(Stored data entries)

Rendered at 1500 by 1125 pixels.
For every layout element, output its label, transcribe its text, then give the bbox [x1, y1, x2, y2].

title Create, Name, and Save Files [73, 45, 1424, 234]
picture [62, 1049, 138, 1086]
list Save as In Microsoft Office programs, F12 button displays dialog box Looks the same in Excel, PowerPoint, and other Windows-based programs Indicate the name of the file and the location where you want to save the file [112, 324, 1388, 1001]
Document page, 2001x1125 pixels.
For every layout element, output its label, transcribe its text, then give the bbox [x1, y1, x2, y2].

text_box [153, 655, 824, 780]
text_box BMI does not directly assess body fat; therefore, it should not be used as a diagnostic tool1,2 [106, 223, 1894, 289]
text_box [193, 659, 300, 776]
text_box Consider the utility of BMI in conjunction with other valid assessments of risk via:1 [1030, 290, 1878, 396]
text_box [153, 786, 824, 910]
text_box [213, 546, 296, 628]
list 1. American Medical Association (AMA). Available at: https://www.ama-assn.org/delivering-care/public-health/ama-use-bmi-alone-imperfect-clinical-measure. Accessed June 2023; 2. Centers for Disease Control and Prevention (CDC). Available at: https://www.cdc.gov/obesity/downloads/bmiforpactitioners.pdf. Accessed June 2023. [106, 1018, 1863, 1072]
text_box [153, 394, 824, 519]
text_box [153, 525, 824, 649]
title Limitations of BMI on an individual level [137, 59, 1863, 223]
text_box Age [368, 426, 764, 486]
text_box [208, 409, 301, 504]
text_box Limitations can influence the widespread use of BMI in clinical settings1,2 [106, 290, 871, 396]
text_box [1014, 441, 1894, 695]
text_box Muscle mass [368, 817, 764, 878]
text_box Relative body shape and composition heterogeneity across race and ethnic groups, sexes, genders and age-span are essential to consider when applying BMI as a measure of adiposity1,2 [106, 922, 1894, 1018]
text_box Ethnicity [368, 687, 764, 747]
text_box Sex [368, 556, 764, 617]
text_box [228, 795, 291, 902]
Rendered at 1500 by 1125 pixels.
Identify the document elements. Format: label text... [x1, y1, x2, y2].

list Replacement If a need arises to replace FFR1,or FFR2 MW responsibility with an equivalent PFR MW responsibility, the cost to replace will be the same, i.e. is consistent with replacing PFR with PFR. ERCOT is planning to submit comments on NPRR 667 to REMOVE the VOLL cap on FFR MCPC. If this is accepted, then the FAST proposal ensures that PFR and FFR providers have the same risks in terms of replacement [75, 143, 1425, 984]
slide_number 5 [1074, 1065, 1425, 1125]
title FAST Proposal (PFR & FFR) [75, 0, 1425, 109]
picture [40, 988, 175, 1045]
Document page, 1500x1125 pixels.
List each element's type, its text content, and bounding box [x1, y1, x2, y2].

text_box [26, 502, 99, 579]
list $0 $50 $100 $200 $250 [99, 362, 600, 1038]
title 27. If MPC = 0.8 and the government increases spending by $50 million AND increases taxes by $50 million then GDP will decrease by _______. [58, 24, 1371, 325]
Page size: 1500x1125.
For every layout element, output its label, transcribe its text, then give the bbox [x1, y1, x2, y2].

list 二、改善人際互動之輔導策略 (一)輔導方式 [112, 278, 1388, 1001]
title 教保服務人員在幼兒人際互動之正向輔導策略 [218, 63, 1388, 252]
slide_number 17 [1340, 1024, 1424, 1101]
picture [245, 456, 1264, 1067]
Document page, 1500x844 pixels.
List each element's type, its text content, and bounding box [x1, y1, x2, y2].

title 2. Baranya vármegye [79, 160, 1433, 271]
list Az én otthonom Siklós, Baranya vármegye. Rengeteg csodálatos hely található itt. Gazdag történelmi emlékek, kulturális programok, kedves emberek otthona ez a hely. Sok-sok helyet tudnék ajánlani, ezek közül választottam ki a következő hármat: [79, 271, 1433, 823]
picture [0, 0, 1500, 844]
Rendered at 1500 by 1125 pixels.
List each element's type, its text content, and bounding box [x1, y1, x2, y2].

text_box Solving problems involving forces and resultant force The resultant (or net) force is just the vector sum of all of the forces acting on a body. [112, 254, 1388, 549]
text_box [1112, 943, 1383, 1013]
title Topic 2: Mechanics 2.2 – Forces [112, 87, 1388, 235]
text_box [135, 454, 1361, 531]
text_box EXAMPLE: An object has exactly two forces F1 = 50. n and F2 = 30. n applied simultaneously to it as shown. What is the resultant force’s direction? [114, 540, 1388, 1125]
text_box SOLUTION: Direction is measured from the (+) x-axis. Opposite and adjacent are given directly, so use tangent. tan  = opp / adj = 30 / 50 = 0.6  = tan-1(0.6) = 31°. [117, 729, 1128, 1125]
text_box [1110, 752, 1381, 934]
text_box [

**Exercise instructions**
Word for word, copy out the entries.

**Reply to the exercise**
Rendered at 1500 by 1125 pixels.
For every layout element, output its label, transcribe its text, then give the bbox [x1, y1, x2, y2].

title Create, Name, and Save Files [73, 45, 1424, 234]
picture [62, 1049, 138, 1086]
list Save as In Microsoft Office programs, F12 button displays dialog box Looks the same in Excel, PowerPoint, and other Windows-based programs Indicate the name of the file and the location where you want to save the file [112, 324, 1388, 1001]
Document page, 2001x1125 pixels.
For every layout element, output its label, transcribe its text, then give the bbox [x1, y1, x2, y2].

text_box [153, 655, 824, 780]
text_box BMI does not directly assess body fat; therefore, it should not be used as a diagnostic tool1,2 [106, 223, 1894, 289]
text_box [193, 659, 300, 776]
text_box Consider the utility of BMI in conjunction with other valid assessments of risk via:1 [1030, 290, 1878, 396]
text_box [153, 786, 824, 910]
text_box [213, 546, 296, 628]
list 1. American Medical Association (AMA). Available at: https://www.ama-assn.org/delivering-care/public-health/ama-use-bmi-alone-imperfect-clinical-measure. Accessed June 2023; 2. Centers for Disease Control and Prevention (CDC). Available at: https://www.cdc.gov/obesity/downloads/bmiforpactitioners.pdf. Accessed June 2023. [106, 1018, 1863, 1072]
text_box [153, 394, 824, 519]
text_box [153, 525, 824, 649]
title Limitations of BMI on an individual level [137, 59, 1863, 223]
text_box Age [368, 426, 764, 486]
text_box [208, 409, 301, 504]
text_box Limitations can influence the widespread use of BMI in clinical settings1,2 [106, 290, 871, 396]
text_box [1014, 441, 1894, 695]
text_box Muscle mass [368, 817, 764, 878]
text_box Relative body shape and composition heterogeneity across race and ethnic groups, sexes, genders and age-span are essential to consider when applying BMI as a measure of adiposity1,2 [106, 922, 1894, 1018]
text_box Ethnicity [368, 687, 764, 747]
text_box Sex [368, 556, 764, 617]
text_box [228, 795, 291, 902]
Rendered at 1500 by 1125 pixels.
Identify the document elements. Format: label text... [x1, y1, x2, y2].

list Replacement If a need arises to replace FFR1,or FFR2 MW responsibility with an equivalent PFR MW responsibility, the cost to replace will be the same, i.e. is consistent with replacing PFR with PFR. ERCOT is planning to submit comments on NPRR 667 to REMOVE the VOLL cap on FFR MCPC. If this is accepted, then the FAST proposal ensures that PFR and FFR providers have the same risks in terms of replacement [75, 143, 1425, 984]
slide_number 5 [1074, 1065, 1425, 1125]
title FAST Proposal (PFR & FFR) [75, 0, 1425, 109]
picture [40, 988, 175, 1045]
Document page, 1500x1125 pixels.
List each element's type, its text content, and bounding box [x1, y1, x2, y2].

text_box [26, 502, 99, 579]
list $0 $50 $100 $200 $250 [99, 362, 600, 1038]
title 27. If MPC = 0.8 and the government increases spending by $50 million AND increases taxes by $50 million then GDP will decrease by _______. [58, 24, 1371, 325]
Page size: 1500x1125.
For every layout element, output its label, transcribe its text, then give the bbox [x1, y1, x2, y2].

list 二、改善人際互動之輔導策略 (一)輔導方式 [112, 278, 1388, 1001]
title 教保服務人員在幼兒人際互動之正向輔導策略 [218, 63, 1388, 252]
slide_number 17 [1340, 1024, 1424, 1101]
picture [245, 456, 1264, 1067]
Document page, 1500x844 pixels.
List each element's type, its text content, and bounding box [x1, y1, x2, y2].

title 2. Baranya vármegye [79, 160, 1433, 271]
list Az én otthonom Siklós, Baranya vármegye. Rengeteg csodálatos hely található itt. Gazdag történelmi emlékek, kulturális programok, kedves emberek otthona ez a hely. Sok-sok helyet tudnék ajánlani, ezek közül választottam ki a következő hármat: [79, 271, 1433, 823]
picture [0, 0, 1500, 844]
Rendered at 1500 by 1125 pixels.
List each element's type, its text content, and bounding box [x1, y1, x2, y2].

text_box Solving problems involving forces and resultant force The resultant (or net) force is just the vector sum of all of the forces acting on a body. [112, 254, 1388, 549]
text_box [1112, 943, 1383, 1013]
title Topic 2: Mechanics 2.2 – Forces [112, 87, 1388, 235]
text_box [135, 454, 1361, 531]
text_box EXAMPLE: An object has exactly two forces F1 = 50. n and F2 = 30. n applied simultaneously to it as shown. What is the resultant force’s direction? [114, 540, 1388, 1125]
text_box SOLUTION: Direction is measured from the (+) x-axis. Opposite and adjacent are given directly, so use tangent. tan  = opp / adj = 30 / 50 = 0.6  = tan-1(0.6) = 31°. [117, 729, 1128, 1125]
text_box [1110, 752, 1381, 934]
text_box [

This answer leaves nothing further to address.